Oil companies fell behind in hardening their computer control systems against cyberattacks after the collapse of crude prices more than 3 years ago, putting security initiatives on hold while state-sponsored hacking groups became more proficient at probing US energy networks, according to cybersecurity experts.
Oil and gas cybersecurity teams faced funding shortfalls for projects to protect networks that run pipelines, drilling rigs, and other oil field operations as energy companies slashed thousands of jobs and cut production, security professionals said in recent interviews and conferences.

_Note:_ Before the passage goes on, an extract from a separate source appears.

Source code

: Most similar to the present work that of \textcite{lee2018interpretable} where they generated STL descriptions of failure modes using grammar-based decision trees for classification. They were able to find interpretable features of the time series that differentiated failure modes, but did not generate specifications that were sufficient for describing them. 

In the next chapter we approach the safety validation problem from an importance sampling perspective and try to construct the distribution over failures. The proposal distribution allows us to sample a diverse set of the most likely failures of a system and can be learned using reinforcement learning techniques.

Meanwhile, the worst of the downturn in early 2016 and some of the deepest cuts to jobs and spending coincided with an intensifying campaign of online attacks on energy networks by hackers backed by the Russian government, according to a recent report by the FBI and Department of Homeland Security.
The hackers almost certainly penetrated the networks, according to government and private cybersecurity specialists, likely with the aim of testing detection capabilities and responses and preparing for a a day when they could launch an attack aimed at shutting down operations or damaging facilities. Attacks that interrupted the flow of power or crude oil or gasoline could disrupt, if not derail, the US economy.
During an oil bust, said Paul Brager Jr., a cybersecurity specialist at Houston oil field services firm Baker Hughes, “projects, capabilities, and needs that aren’t exactly on top of mind go to the bottom of the pile.”
In recent years, federal authorities, and security consultants have warned of the vulnerability of the US energy industry to cyberattacks, pointing to outdated software that hackers can easily crack, a vast network of internet-connected devices that provide avenues to control systems, and lack of monitoring and detection of attempted intrusions. In many cases, specialists said, companies can’t tell if hackers have penetrated their networks or if they are still lurking in their systems.